## AIM OF THE EXERCISE
Name every film title that appears in the passage on film production in New Orleans and Shreveport.

## GIVEN PASSAGE
-------------------------

Feature pics such as David Fincher’s “The Curious Case of Benjamin Button” and Tony Kaye’s “Black Water Transit,” in addition to other projects for TV are contributing to the city’s production rebound.
“Currently, the City of New Orleans is lending support to several infrastructure projects and surplus warehouse space is increasingly being converted to studio space,” Day said. “I am finding that as word of our success continues to spread, skilled crews from Los Angeles and around the country are flocking to New Orleans for work and to enjoy a quality of life that only New Orleans can offer.”
Local nonprofits, such as the New Orleans Video Access Center, are also engaged in hosting training programs to supply the growing industry.
Shreveport’s Glover agrees with the importance of developing an infrastructure to retain film production. The city’s 2007 slate includes “The Great Debaters,” “Last Lullaby,” “Harold and Kumar II” and “Cleaner.”

-------------------------

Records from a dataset
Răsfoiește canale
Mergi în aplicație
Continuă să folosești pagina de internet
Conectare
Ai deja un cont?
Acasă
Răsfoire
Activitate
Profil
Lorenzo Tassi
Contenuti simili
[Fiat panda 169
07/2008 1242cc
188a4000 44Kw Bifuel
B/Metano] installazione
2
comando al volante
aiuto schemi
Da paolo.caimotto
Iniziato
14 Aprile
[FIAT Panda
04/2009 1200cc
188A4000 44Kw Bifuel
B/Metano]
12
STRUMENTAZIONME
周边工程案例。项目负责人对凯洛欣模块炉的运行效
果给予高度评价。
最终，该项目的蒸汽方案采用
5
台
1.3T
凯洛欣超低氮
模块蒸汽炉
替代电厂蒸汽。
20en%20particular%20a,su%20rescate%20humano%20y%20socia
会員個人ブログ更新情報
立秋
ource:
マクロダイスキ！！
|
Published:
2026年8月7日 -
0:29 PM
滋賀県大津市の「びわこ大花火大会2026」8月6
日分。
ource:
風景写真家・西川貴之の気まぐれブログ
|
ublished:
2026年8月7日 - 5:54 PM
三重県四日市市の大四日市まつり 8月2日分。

-------------------------

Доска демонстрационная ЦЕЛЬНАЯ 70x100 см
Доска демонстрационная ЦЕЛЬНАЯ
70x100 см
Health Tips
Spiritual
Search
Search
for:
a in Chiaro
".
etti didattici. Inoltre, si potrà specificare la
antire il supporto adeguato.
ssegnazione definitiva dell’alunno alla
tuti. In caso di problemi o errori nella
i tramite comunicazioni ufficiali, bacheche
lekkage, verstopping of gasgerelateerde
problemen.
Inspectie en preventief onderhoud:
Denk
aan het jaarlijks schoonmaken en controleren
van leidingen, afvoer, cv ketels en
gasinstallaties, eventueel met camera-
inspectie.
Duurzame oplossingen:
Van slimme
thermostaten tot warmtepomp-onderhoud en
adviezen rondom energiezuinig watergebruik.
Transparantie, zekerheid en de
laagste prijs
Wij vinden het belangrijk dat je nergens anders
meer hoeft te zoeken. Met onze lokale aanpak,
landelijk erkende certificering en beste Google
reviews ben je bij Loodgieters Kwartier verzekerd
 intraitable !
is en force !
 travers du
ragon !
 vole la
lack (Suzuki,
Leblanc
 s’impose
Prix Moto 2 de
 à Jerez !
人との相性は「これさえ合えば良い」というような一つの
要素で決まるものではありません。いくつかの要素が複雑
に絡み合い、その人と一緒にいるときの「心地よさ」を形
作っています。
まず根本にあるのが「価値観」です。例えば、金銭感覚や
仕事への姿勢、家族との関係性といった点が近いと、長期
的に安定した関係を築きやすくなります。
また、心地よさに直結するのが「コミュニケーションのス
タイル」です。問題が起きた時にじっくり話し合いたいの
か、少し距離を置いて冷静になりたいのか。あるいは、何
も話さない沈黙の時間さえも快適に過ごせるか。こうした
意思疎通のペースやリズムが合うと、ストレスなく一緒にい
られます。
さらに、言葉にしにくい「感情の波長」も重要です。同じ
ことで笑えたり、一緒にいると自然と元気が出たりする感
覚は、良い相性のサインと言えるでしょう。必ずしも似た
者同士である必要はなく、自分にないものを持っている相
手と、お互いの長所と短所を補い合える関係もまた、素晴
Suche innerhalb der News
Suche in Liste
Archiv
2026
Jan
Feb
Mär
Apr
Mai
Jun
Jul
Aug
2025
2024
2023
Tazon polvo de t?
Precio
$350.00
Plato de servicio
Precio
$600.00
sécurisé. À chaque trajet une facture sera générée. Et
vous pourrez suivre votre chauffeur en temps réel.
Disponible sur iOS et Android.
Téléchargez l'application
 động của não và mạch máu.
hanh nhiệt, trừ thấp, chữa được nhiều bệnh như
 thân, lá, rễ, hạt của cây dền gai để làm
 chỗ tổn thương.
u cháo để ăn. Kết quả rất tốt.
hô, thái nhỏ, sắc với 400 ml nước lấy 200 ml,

-------------------------

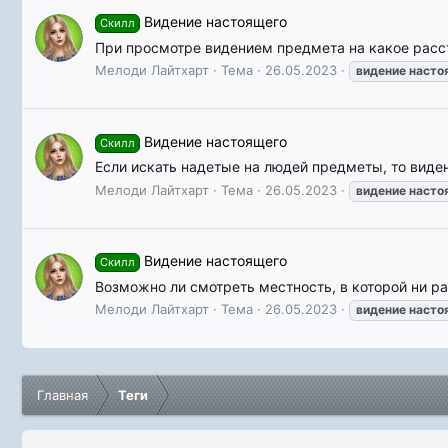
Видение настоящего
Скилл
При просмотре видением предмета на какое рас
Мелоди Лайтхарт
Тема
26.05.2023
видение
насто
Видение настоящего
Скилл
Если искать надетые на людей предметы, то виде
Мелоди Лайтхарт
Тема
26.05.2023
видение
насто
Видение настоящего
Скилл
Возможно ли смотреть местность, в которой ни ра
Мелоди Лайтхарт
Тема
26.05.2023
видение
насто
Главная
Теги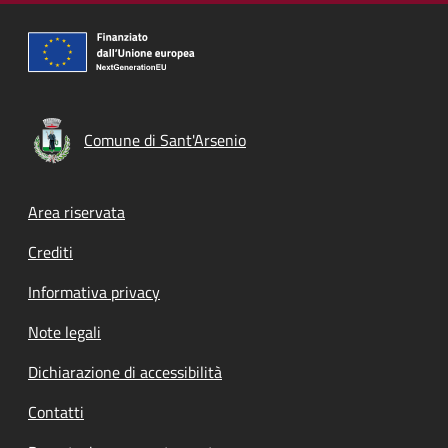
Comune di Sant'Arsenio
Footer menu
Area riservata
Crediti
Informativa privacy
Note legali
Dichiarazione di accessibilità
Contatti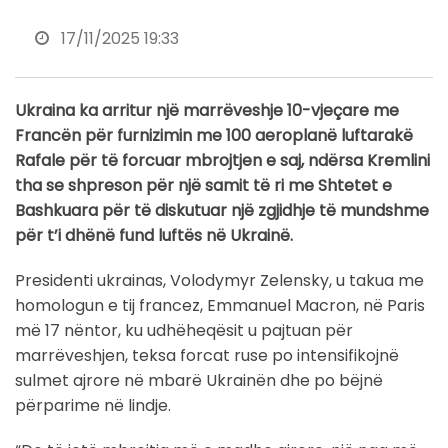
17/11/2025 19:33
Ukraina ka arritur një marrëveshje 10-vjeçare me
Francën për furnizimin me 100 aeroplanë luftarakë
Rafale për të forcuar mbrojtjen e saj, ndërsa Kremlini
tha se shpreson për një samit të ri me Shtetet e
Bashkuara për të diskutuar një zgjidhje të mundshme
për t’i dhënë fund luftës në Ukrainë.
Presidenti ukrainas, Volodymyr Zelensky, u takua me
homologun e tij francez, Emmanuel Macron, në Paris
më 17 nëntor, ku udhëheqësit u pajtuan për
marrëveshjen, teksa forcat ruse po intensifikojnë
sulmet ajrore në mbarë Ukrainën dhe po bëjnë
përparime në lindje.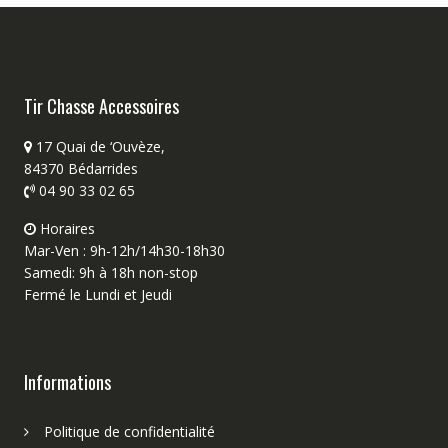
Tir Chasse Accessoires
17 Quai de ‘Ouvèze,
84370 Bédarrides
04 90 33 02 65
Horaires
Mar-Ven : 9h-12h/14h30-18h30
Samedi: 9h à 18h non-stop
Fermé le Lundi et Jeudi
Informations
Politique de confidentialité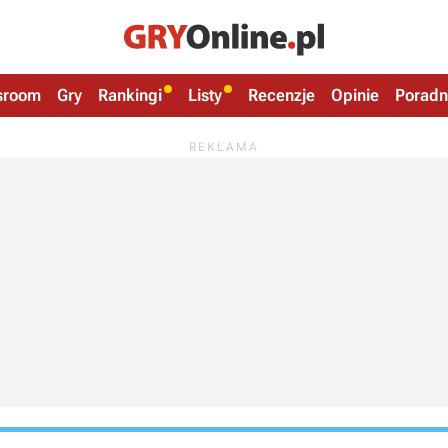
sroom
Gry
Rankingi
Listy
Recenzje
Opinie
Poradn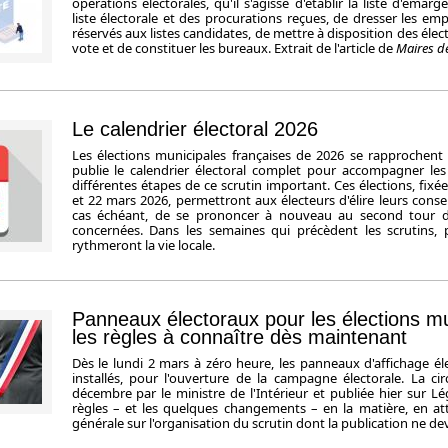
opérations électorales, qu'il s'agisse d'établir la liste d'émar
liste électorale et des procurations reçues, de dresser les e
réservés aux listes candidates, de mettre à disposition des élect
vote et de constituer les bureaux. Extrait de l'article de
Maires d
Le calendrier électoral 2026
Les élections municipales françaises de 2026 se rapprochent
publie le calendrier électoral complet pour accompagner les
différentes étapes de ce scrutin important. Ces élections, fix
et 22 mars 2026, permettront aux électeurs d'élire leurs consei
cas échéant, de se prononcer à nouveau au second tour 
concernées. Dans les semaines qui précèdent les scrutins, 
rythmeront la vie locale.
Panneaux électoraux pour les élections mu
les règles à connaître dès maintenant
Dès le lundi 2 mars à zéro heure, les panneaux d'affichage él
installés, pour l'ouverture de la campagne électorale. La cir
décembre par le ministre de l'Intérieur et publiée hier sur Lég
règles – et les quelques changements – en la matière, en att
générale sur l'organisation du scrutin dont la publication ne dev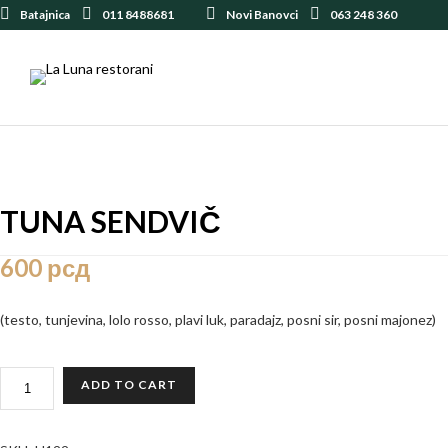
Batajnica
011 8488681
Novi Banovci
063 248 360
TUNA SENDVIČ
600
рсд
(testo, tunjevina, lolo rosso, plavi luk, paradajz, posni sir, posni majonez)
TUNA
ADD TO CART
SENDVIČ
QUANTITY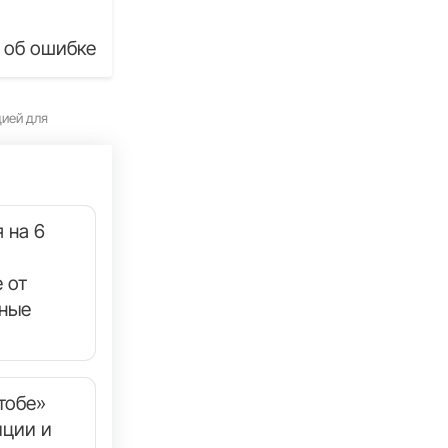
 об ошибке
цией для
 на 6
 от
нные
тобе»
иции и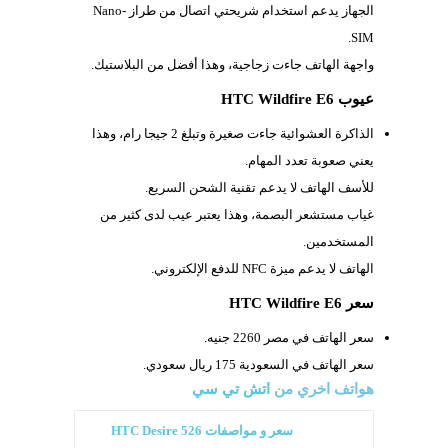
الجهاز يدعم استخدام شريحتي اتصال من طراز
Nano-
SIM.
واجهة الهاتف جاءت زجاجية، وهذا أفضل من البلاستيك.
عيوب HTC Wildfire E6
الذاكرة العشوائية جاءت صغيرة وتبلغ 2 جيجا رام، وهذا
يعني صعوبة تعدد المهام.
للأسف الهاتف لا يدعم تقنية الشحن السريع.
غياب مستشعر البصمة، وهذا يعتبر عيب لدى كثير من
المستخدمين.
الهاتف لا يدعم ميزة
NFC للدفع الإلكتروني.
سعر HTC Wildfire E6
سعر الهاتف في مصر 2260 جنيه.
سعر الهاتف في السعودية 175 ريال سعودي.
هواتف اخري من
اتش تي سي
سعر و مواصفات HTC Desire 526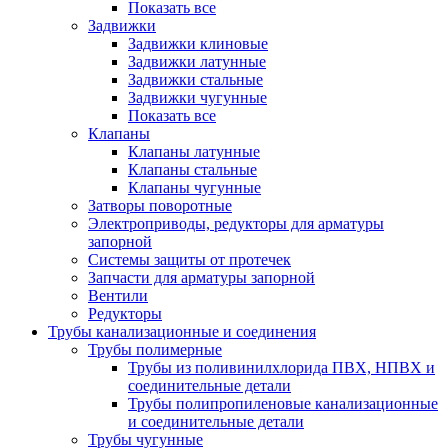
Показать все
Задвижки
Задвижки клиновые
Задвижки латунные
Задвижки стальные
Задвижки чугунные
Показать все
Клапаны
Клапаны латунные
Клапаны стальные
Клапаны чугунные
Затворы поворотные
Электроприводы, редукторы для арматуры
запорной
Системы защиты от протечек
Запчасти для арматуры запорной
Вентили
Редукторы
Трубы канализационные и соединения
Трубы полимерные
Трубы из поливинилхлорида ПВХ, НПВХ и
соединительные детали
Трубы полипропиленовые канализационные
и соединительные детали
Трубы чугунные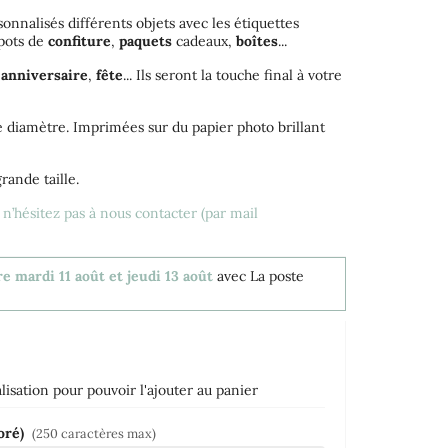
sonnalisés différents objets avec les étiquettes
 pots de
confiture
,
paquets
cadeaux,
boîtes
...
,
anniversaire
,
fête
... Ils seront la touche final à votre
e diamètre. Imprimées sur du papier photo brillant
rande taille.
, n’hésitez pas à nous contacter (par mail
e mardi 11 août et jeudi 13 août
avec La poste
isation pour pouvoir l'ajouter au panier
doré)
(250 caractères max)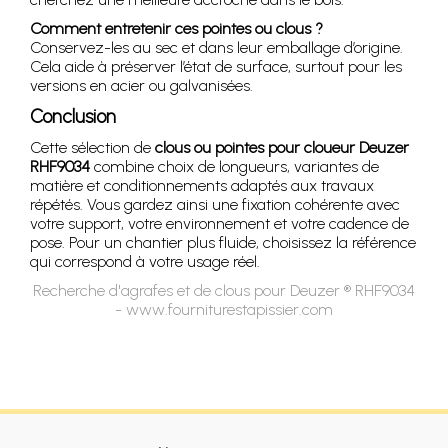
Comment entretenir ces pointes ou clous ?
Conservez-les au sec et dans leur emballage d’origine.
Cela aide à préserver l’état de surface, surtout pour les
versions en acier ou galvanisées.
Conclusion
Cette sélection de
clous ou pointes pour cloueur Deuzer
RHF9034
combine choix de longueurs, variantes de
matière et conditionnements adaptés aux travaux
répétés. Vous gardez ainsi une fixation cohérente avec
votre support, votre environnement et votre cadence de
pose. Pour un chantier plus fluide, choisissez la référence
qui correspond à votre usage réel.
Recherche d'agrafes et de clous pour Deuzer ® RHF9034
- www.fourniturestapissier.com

-------------------------

## REPLY
- The Curious Case of Benjamin Button
- Black Water Transit
- The Great Debaters
- Last Lullaby
- Harold and Kumar II
- Cleaner